Harvey was sleeping, breathing through his mouth. Tennison sat by the bed, back straight, hands clasped in her lap, watching him sleep and breathe, her eyes never leaving his face.

7

After seeing Mrs. Fagunwa off, Oswalde went back up to the Incident Room and sat at his desk. It was twenty past four. He should have been famished, having missed lunch, existing since breakfast on cups of coffee and a chocolate bar, but he wasn’t hungry. It was the hours spent with the dead girl’s mother, he reckoned, and seeing her grief, that had killed his appetite. Not good. After nearly nine years on the Force he ought to be able to shut his own emotions away, not get personally involved. You had to be cold and dispassionate or you couldn’t do the job. Doctors and nurses and paramedics and firemen had to handle it, deal unflinchingly with things that would have turned most people’s stomachs, and then go home and sleep nights. He wished he could do it too, learn the trick. Cultivate a heart like a swinging brick, as one of the tutors in training college was fond of saying.

Get your brain back on the case, Oswalde advised himself, that was the best way. He looked around. “Did the Allens have keys to Harvey’s place?” he asked of no one in particular. “I suppose they must have. Where did Tony Allen go to school?”

Lillie chucked a file over. Oswalde spent a few minutes going through it until Rosper wandered over and interrupted him.

“Have you seen this?” Rosper asked, parking himself on the corner of the desk. He was holding a video tape.

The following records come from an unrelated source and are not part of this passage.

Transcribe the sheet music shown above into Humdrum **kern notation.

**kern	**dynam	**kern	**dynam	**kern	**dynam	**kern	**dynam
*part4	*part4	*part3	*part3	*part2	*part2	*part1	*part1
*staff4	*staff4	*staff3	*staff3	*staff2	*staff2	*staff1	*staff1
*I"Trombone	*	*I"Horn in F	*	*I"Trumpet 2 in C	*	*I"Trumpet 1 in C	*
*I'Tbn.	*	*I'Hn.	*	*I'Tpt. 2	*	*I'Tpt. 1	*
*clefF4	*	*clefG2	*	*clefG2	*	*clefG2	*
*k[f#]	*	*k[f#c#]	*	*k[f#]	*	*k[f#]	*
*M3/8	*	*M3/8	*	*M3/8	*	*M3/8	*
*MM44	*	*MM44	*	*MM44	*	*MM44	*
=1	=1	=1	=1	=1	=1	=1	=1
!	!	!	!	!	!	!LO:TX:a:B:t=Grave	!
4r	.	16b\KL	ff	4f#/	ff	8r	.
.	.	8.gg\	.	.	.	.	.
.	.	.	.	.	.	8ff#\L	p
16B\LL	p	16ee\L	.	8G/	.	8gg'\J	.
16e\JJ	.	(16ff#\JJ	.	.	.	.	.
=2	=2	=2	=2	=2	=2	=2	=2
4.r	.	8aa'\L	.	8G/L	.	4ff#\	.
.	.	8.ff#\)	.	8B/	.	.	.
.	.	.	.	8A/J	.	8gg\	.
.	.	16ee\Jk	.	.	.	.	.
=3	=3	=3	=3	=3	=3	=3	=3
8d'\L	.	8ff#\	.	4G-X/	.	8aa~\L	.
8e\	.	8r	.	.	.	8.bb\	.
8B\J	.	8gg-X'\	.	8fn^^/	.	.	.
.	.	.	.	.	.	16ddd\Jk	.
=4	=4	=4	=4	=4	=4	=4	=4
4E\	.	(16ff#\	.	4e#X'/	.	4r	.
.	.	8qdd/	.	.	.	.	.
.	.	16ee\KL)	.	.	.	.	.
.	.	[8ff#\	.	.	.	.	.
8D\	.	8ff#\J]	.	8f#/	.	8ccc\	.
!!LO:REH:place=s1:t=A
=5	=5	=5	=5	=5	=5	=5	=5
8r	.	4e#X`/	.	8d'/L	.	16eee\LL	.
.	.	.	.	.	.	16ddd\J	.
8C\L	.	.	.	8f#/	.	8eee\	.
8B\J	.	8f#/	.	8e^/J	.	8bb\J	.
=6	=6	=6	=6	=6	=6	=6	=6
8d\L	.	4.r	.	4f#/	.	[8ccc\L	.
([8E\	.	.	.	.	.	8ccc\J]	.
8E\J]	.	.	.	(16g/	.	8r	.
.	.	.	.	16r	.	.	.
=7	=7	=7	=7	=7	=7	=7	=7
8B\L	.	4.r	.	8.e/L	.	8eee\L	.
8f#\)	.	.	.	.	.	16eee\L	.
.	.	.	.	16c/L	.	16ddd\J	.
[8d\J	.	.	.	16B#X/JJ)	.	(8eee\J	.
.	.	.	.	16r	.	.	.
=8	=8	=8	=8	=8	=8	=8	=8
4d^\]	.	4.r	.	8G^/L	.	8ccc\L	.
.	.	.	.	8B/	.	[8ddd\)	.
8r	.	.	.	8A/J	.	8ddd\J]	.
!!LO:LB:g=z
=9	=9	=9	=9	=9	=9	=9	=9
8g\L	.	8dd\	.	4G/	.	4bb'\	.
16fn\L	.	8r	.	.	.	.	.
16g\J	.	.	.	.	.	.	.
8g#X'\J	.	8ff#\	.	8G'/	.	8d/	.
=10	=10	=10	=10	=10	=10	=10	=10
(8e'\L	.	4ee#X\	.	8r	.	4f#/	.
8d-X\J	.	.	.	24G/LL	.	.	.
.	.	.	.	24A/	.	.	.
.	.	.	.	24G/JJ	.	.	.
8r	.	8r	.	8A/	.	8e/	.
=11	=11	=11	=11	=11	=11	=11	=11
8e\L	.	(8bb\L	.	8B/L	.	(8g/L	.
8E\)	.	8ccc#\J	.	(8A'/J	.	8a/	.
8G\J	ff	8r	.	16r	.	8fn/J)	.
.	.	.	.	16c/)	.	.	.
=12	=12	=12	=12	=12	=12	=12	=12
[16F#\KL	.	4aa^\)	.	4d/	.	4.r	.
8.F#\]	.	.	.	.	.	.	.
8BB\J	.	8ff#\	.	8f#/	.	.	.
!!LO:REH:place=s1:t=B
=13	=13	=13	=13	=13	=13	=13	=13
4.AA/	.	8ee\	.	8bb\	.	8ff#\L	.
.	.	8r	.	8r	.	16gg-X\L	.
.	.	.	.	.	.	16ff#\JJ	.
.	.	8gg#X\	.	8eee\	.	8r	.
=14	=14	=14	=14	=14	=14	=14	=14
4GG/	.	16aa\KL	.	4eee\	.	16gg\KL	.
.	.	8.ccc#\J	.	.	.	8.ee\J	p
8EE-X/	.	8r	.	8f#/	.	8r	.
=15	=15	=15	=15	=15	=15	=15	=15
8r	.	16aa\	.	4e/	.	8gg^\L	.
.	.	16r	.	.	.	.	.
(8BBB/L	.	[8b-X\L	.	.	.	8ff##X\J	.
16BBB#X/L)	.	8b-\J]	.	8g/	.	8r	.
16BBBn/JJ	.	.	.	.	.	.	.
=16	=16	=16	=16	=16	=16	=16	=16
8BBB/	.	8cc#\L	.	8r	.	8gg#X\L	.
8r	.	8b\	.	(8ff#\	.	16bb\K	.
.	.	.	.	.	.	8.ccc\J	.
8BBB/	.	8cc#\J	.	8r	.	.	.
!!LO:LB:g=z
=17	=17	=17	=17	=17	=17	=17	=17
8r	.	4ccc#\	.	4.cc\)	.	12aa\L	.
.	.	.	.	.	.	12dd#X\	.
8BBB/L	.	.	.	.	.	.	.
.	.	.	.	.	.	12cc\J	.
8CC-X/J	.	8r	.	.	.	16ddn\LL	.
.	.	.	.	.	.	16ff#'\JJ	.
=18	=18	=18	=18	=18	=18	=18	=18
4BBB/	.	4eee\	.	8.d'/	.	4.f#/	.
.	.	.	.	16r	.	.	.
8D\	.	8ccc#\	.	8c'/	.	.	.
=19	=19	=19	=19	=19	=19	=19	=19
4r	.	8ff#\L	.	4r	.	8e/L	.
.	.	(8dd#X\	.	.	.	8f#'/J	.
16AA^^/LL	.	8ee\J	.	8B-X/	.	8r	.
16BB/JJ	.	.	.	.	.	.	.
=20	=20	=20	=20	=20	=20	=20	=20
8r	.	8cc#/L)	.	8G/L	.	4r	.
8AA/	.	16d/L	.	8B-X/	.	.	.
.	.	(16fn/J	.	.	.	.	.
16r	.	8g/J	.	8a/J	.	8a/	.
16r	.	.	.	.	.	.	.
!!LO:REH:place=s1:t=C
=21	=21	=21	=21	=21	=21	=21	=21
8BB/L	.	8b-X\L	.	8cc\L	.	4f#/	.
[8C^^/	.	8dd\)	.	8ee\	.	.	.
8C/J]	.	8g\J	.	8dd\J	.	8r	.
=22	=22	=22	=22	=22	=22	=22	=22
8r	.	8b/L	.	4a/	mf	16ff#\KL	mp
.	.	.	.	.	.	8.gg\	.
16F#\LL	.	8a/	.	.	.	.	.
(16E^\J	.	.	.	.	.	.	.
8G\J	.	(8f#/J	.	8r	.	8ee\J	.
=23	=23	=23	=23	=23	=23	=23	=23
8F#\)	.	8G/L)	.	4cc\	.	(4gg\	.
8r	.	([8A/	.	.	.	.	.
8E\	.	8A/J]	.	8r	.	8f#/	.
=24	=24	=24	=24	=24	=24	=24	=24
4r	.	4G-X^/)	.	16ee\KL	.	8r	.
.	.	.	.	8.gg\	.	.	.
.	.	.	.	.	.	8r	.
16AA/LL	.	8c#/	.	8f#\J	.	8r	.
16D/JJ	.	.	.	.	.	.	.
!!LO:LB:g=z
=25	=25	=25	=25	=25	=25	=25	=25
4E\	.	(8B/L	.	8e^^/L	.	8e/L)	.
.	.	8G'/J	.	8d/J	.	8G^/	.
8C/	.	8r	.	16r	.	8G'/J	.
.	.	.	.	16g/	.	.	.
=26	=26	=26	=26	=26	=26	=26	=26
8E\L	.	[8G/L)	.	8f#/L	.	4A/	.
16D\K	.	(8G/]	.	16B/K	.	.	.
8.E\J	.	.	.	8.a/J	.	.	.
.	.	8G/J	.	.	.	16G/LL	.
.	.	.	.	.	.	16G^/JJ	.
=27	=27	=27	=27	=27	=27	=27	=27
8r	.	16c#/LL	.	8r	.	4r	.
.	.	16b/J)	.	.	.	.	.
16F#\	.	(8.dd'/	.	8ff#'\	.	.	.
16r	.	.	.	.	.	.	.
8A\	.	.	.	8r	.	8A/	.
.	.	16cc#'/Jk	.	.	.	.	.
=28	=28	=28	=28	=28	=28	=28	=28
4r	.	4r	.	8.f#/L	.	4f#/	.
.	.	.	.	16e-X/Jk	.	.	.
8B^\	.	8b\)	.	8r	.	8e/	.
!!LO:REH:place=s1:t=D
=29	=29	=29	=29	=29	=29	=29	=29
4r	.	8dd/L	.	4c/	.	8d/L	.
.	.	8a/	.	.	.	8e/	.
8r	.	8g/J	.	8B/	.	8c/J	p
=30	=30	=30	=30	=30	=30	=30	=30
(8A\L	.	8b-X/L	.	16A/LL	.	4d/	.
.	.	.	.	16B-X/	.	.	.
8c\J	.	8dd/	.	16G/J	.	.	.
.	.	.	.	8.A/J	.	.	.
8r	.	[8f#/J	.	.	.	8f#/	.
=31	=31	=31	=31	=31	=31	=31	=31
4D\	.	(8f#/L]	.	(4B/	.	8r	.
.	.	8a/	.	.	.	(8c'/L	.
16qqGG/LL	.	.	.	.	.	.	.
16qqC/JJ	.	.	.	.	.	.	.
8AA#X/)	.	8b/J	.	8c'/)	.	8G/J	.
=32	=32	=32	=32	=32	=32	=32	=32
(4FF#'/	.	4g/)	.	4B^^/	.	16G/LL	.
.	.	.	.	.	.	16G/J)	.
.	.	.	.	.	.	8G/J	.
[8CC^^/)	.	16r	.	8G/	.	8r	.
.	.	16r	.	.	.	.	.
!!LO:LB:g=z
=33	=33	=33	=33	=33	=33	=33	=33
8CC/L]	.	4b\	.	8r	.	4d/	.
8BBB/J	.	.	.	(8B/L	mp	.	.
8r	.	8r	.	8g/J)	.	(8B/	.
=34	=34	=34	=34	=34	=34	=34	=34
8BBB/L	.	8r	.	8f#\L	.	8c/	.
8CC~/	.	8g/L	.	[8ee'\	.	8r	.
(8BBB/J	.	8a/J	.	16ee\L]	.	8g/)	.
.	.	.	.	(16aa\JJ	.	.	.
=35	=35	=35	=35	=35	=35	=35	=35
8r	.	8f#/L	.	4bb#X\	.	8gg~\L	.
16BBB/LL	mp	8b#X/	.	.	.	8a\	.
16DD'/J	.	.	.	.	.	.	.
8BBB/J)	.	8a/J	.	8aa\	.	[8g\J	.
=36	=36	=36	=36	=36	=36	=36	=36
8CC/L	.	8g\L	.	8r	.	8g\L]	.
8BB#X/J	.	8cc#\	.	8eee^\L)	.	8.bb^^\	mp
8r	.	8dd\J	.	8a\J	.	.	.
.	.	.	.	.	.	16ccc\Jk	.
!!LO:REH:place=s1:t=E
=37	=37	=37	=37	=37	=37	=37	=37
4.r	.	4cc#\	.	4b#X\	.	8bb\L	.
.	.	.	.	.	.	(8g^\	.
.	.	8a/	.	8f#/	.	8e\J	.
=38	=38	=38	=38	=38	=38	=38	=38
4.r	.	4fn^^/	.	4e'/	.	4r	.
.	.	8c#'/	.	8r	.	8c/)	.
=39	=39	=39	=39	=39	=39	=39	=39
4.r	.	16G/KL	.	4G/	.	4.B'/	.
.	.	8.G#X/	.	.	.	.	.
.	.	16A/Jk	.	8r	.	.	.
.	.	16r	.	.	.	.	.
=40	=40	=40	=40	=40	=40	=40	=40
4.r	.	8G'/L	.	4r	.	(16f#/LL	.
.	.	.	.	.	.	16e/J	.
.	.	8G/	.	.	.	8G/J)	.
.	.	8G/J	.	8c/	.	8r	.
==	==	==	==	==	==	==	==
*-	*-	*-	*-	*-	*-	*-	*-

“Is that the tape of Joanne?”

“You should watch it, Bob.” Rosper made a flicking motion with his tongue. “I think I’m in love.”

Haskons had sent over a PC to relieve her. He came in and removed his helmet, holding it under his arm.

Tennison stood up and stretched. She bent over to peer closely at Harvey, his face lined and gray in the shaded light above the bed. He was out for the count, asleep or unconscious, it was hard to tell. She put on her coat, tucked in her scarf, and picked up her briefcase.

“Call me if he comes around.”

“I will.”

Mr. Dugdale taught history, which possibly explained why he had such a good memory for dates. He wasn’t bad on names either, and had no problem whatsoever with Tony Allen, as soon as Oswalde mentioned him.

“I was his adviser of year. I remember it very well.” They were walking towards Dugdale’s office, the corridor deserted except for a cleaner with a bucket and squeegee mop. Oswalde had turned up on the off chance that some of the teachers might have stayed behind to mark papers or something, and had struck lucky.

“He was a bright lad, had done very well in school, good results, going on to A levels, sights set on college.” Dugdale shook his head of shaggy, graying hair, depositing more flakes of dandruff on the collar of his tweed jacket. “Then when he came back in September he’d changed. He was surly, introverted, a loner.”

They arrived at his office and Dugdale went straight to the filing cabinet and started delving. Oswalde looked at the timetables pinned to the bulletin board, at the silver trophies gathering dust on the shelf next to the wilting potted plant, but he was taking in every word.